● What the exercise asks
In the copy, include no images. Reproduce the entries exactly.

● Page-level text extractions
........

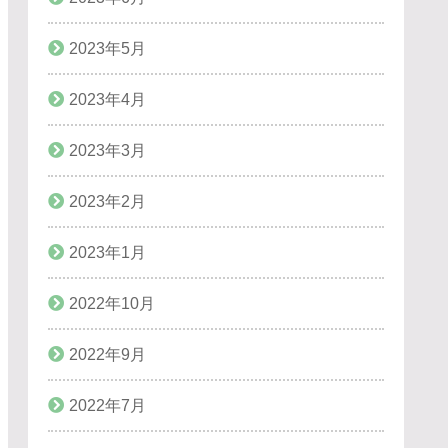
2023年5月
2023年4月
2023年3月
2023年2月
2023年1月
2022年10月
2022年9月
2022年7月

........

● Answer section
2023年5月
2023年4月
2023年3月
2023年2月
2023年1月
2022年10月
2022年9月
2022年7月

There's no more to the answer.